===== Materials provided

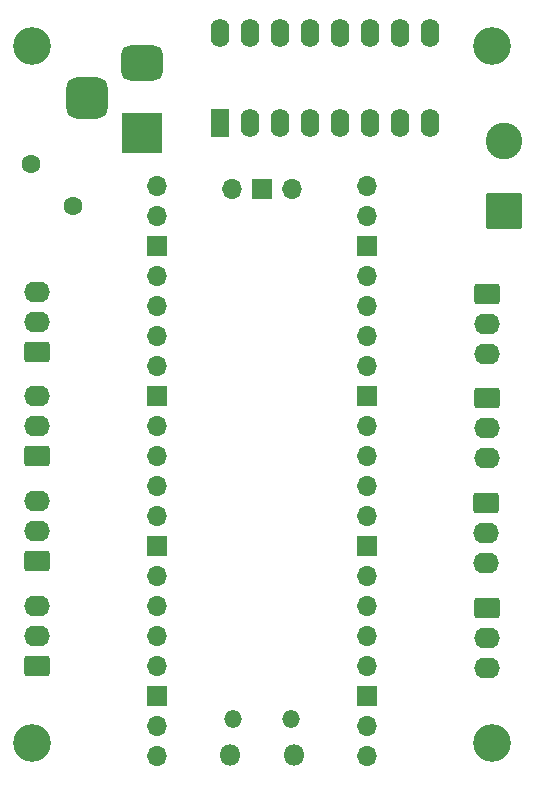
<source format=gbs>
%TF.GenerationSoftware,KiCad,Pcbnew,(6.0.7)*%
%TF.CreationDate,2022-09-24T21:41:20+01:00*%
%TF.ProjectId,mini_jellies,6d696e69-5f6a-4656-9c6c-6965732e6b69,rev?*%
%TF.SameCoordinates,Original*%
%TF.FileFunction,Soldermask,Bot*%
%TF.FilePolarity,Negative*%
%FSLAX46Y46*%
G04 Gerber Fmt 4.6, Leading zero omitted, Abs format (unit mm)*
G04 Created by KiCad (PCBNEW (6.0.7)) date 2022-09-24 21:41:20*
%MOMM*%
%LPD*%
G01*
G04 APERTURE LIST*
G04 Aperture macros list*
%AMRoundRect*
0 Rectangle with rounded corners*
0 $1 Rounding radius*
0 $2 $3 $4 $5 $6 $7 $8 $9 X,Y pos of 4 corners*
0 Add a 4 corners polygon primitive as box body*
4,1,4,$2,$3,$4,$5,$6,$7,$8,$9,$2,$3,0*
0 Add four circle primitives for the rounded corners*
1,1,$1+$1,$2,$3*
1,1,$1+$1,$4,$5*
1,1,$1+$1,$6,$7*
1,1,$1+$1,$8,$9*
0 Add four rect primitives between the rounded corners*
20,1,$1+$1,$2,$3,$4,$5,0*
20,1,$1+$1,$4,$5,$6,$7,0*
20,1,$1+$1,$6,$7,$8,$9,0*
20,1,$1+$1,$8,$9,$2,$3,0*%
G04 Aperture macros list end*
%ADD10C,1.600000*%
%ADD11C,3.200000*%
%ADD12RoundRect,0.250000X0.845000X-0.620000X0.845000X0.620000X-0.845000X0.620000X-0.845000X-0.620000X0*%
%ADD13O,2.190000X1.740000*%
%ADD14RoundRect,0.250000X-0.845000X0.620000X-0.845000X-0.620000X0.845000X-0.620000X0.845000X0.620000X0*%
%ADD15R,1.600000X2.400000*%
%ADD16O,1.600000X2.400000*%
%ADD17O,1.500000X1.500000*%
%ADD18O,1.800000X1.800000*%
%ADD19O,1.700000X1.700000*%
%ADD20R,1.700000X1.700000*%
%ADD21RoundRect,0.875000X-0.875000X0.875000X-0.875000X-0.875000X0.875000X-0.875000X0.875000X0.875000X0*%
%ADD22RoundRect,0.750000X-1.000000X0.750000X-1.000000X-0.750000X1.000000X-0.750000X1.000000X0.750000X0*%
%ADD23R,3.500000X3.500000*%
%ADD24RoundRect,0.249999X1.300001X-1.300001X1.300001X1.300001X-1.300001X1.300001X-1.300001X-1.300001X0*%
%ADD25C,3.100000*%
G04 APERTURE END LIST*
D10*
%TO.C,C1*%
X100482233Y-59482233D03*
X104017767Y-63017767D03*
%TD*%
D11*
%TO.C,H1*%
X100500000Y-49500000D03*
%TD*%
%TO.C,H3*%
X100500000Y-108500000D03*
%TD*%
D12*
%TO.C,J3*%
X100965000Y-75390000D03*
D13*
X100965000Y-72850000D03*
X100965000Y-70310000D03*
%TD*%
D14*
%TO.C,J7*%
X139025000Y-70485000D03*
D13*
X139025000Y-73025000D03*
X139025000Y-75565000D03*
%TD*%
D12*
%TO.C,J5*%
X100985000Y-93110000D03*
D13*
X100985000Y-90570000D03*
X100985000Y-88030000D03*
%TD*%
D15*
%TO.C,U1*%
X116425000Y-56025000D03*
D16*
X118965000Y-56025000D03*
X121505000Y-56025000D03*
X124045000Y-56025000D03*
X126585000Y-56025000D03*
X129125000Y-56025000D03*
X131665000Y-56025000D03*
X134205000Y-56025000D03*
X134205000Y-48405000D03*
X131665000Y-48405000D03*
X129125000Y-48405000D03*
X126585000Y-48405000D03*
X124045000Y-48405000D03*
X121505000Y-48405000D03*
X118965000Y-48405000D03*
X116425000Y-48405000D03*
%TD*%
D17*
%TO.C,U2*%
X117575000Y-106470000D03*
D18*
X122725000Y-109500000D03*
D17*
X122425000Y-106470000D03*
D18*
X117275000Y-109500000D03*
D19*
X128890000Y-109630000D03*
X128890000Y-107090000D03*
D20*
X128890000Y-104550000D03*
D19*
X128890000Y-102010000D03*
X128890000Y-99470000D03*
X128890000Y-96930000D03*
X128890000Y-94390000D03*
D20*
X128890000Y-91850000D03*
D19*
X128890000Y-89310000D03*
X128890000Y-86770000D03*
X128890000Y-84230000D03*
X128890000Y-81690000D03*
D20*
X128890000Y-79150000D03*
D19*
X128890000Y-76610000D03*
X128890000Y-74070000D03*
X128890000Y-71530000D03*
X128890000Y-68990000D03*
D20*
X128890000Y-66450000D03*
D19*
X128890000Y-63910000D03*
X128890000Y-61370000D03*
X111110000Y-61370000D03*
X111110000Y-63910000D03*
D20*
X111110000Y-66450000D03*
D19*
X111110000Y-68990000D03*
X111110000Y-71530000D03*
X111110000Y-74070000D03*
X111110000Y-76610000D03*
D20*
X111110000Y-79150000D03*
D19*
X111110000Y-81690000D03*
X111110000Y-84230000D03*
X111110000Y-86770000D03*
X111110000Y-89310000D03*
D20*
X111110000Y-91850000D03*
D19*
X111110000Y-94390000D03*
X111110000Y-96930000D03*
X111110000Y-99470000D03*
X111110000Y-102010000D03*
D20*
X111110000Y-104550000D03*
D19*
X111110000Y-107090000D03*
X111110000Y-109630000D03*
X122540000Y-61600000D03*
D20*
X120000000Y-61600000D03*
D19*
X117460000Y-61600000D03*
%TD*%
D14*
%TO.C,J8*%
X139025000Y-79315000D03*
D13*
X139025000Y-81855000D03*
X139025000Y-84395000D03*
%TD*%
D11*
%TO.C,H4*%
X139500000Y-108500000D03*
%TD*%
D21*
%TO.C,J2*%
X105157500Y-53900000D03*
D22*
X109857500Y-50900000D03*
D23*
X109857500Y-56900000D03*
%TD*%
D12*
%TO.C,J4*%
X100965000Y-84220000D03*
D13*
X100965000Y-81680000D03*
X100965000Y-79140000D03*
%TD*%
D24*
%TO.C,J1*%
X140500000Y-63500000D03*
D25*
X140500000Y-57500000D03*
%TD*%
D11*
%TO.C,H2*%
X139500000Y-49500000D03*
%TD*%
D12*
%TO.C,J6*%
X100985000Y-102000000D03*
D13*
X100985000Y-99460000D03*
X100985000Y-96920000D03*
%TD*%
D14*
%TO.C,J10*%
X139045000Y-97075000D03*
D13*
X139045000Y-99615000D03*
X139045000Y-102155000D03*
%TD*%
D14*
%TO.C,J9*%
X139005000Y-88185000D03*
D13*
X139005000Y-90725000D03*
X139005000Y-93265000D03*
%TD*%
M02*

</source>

==========

:: Work required ::
Go through the entries above and report each line with the string "primitives" in it.

:: Your response ::
0 Add four circle primitives for the rounded corners*
0 Add four rect primitives between the rounded corners*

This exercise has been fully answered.